On trouve aussi chez Dostoïevski le futur troupeau nietzschéen : « Mon développement intellectuel était morbide, comme est celui de tout homme cultivé de notre temps. Eux, au contraire, stupides, étaient pareils entre eux comme les moutons d'un troupeau. ». Ou encore (dont le coup de fouet résonne étrangement avec la crise du philosophe témoin d'un cheval fouetté) : « J'aurai tout de même donné le soufflet, j'aurai pris l'initiative, et il sera obligé de se battre ! et ces têtes de mouton seront pour la première fois en face d'une âme vraiment tragique, la mienne !… Fouette, cocher, fouette ! ». Dernier exemple : « Un homme d'action est essentiellement borné : un homme à caractère, un homme d'action est essentiellement borné », dans les Carnets de Dostoïevski. Dans le Par-delà de Nietzsche, aphorisme 107 : « Une fois qu'une décision est prise, il faut fermer les oreilles aux meilleurs arguments contraires. C'est l'indice d'un caractère fort. Par occasion il faut donc faire triompher sa volonté jusqu'à la sottise. » (De Gaulle a dit qqchose de similaire).

Nietzsche, penseur écrivain. Dostoïevski, écrivain penseur. Même dans leur style : chez le second, ces retournements d'une pensée espiègle, aux parenthèses typiques de la danse du premier : « Et je me posais philosophiquement cette question (à étudier aux heures de loisir) : Que vaut-il mieux, un bonheur médiocre ou des souffrances supérieures ? Hein ? Que vaut-il mieux ? ».

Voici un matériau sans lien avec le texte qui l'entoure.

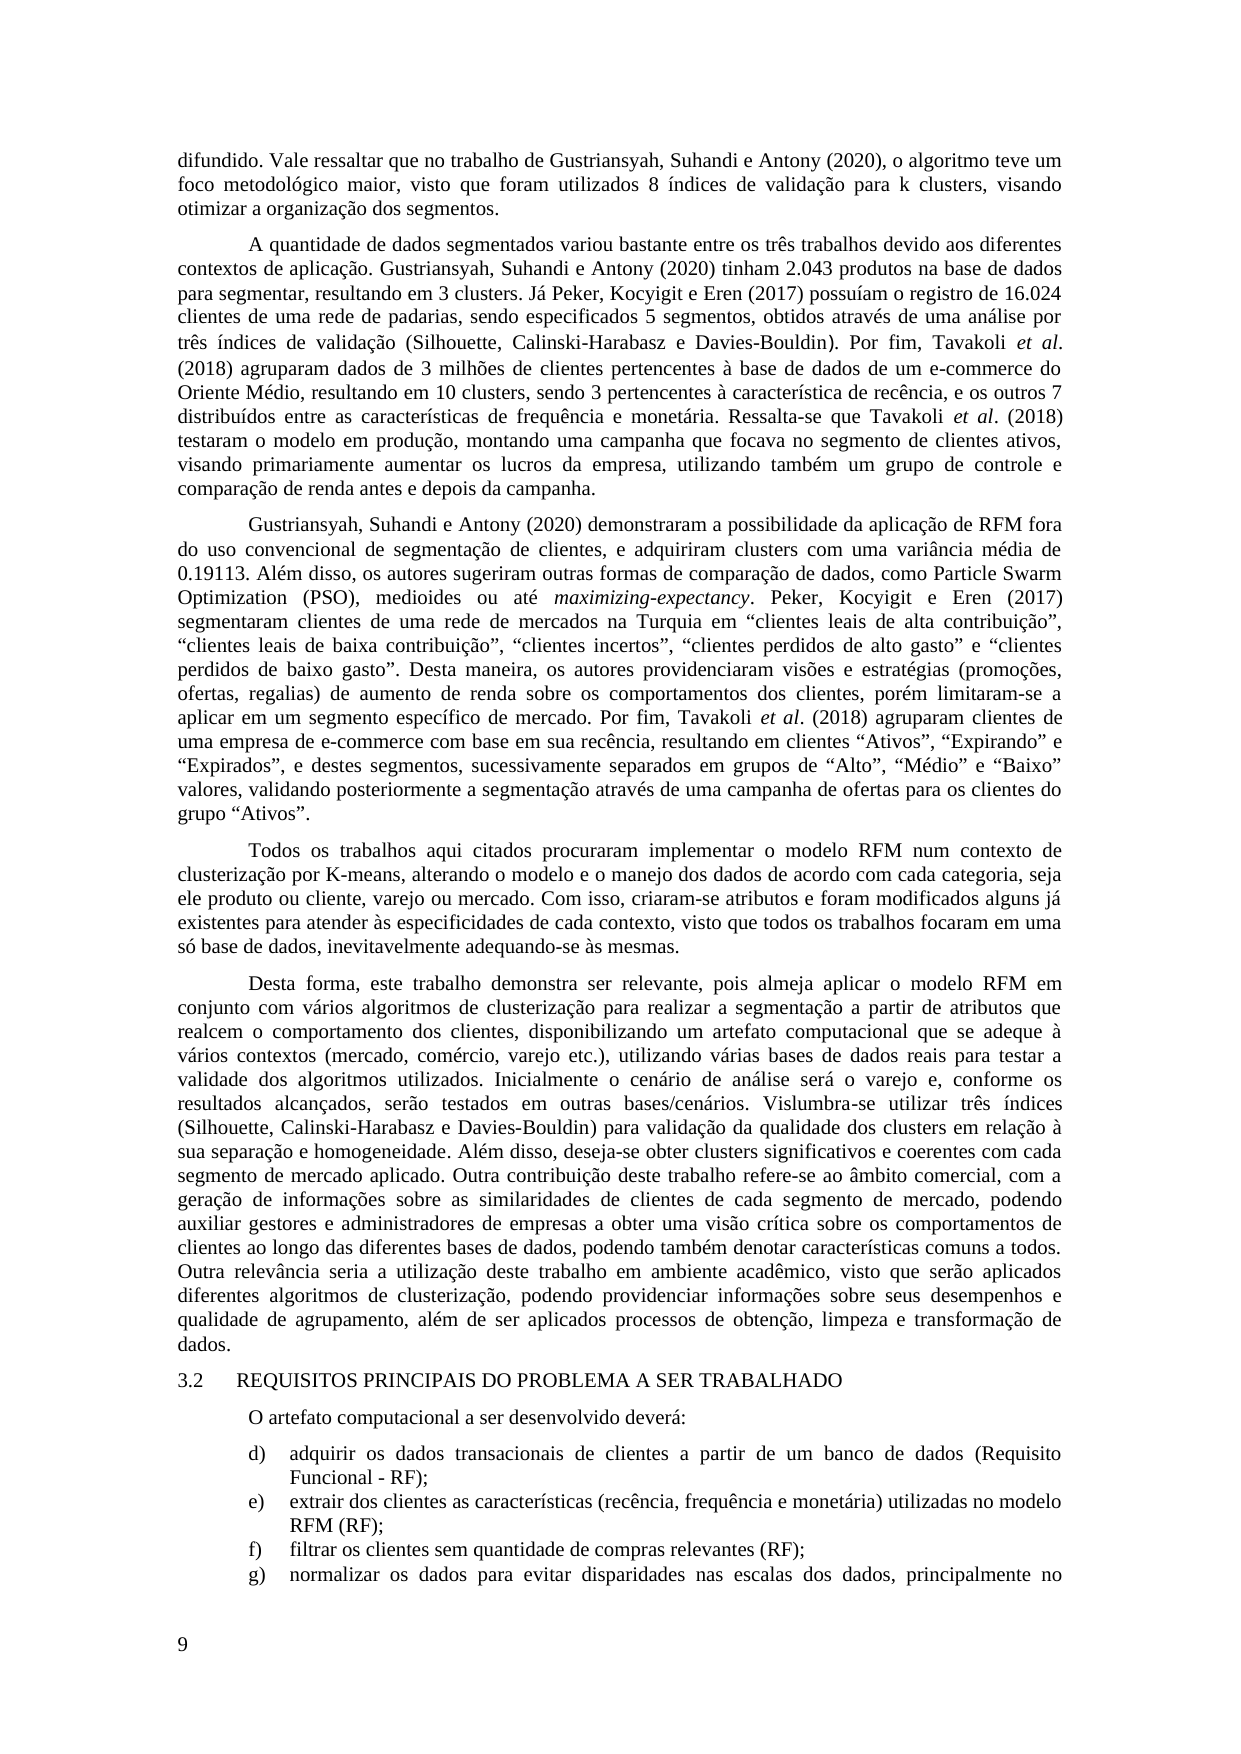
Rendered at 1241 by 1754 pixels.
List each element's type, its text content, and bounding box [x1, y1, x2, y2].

Pour ceux qui ne le connaisse pas, Dostoïevski est un intellectuel pur : « J'ai une habitude à ce point invétérée de penser et de réfléchir d'après les livres et de me représenter tout au monde comme si je l'imaginais moi-même dans mes rêves ». C'est aussi un sensuel et chez lui vous trouverez des femmes et des hommes : mais s'il les dit « belles » ou « beaux », qu'ajouter de plus pour le physique. Il n'a pas la sensibilité évocatrice d'un Tolstoï (ses descriptions de la nature), ni le goût des images frappantes d'un Nabokov (Autres Rivages). Ce qu'il veut c'est l'électrique des situations : il le crée par différence de potentiel entre 2 personnalités qui s'entrechoquent comme des silex et dont les étincelles illuminent, un bref instant, un moi changeant et inquiétant, entrevu dans l'ennui (« il avait quitté Saint-Pétersbourg et s'était mis à voyager, espérant peut-être trouver quelque distraction, quelque diversion à ses éternels ennuis »). Ce choc peut être les rapports de maître à esclave (ex. parmi tant d'autres, du valet des Carnets – rapports que Nietzsche, encore, théorisera), d'amour ou de haine, et je termine avec cette pensée tirée du même Sous-Sol, pensée à retardement (comme la bombe), qui tranche radicalement avec l'esprit de notre époque : « Je suis allé si loin en ce sens qu'aujourd'hui je crois fermement que l'amour consiste en ce droit de tyrannie concédé par l'être aimé ».